Sen. John Kerry, Massachusetts Democrat, voted for the Iraq war resolution in 2002 after weighing the political ramifications and being told by his future campaign manager that he would never be elected president in 2004 unless he sided with President Bush on the issue, according to a forthcoming book by Mr. Kerry’s former strategist.

The book by veteran Democratic Party strategist Robert Shrum, titled “No Excuses,” paints a portrait of an often-dysfunctional Kerry presidential campaign in which senior strategists clashed with each other, the Boston Globe reports.
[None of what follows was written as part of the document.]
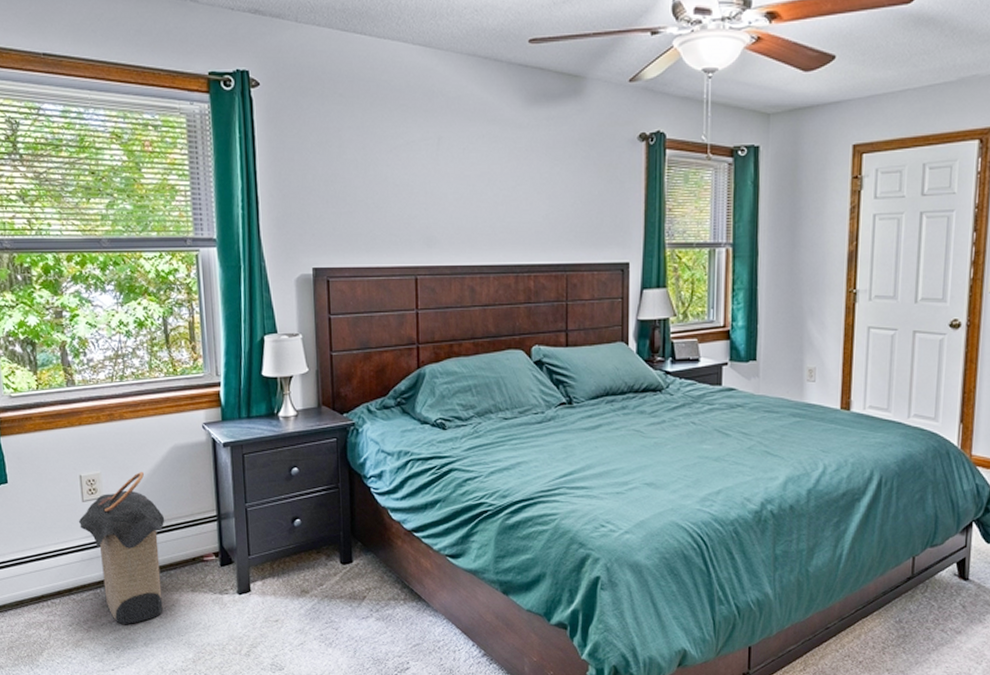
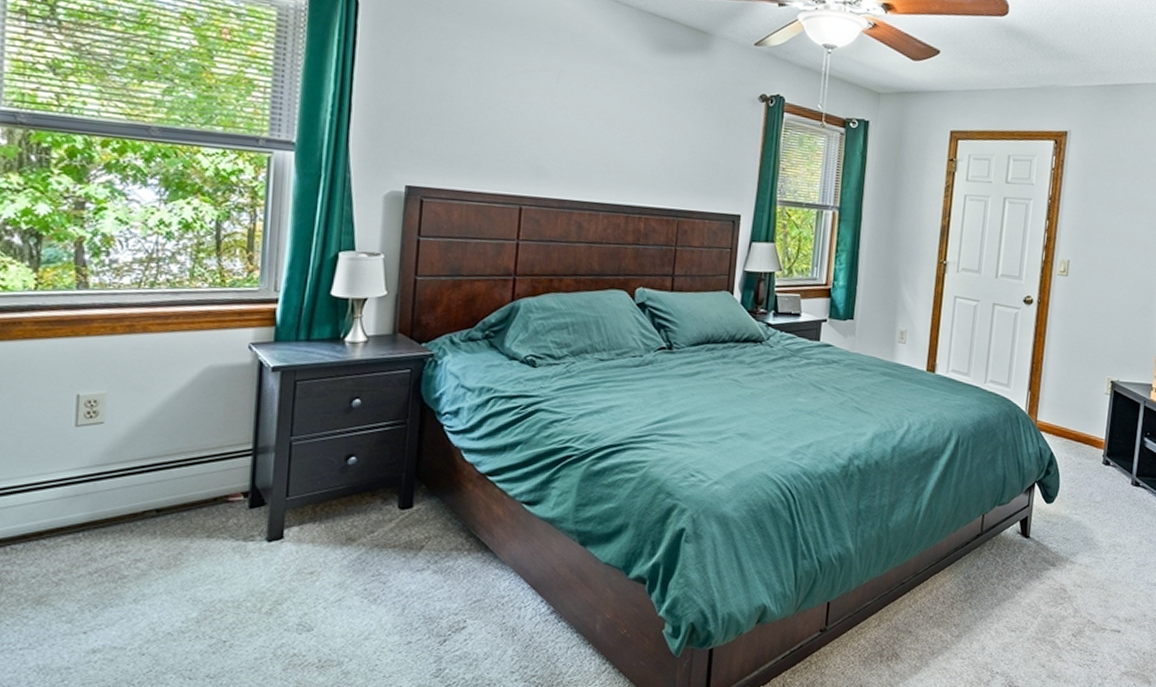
laundry hamper: present [78,472,165,624] -> none [66,395,185,576]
An advance copy of the memoir of Mr. Shrum’s years in politics, slated for release in early June, was provided to the Globe.

Mr. Shrum provides a vivid description of events leading up to Mr. Kerry’s decision to vote for the war.

He writes that Mr. Kerry telephoned him on the eve of the Oct. 11, 2002, vote. Mr. Shrum said that Mr. Kerry was skeptical of Mr. Bush’s claim that Iraq had weapons of mass destruction and that he “didn’t trust Bush to give the diplomatic route a real chance.” Nonetheless, Mr. Kerry asked Mr. Shrum whether he would “be a viable general election candidate if he was in the small minority of senators who voted no.”

Mr. Shrum wrote that he told Mr. Kerry that it was “impossible to predict the political fallout if we went to war.” But he wrote that Jim Jordan, Mr. Kerry’s former Senate press secretary and future campaign manager, “was insisting that he had to vote with Bush.”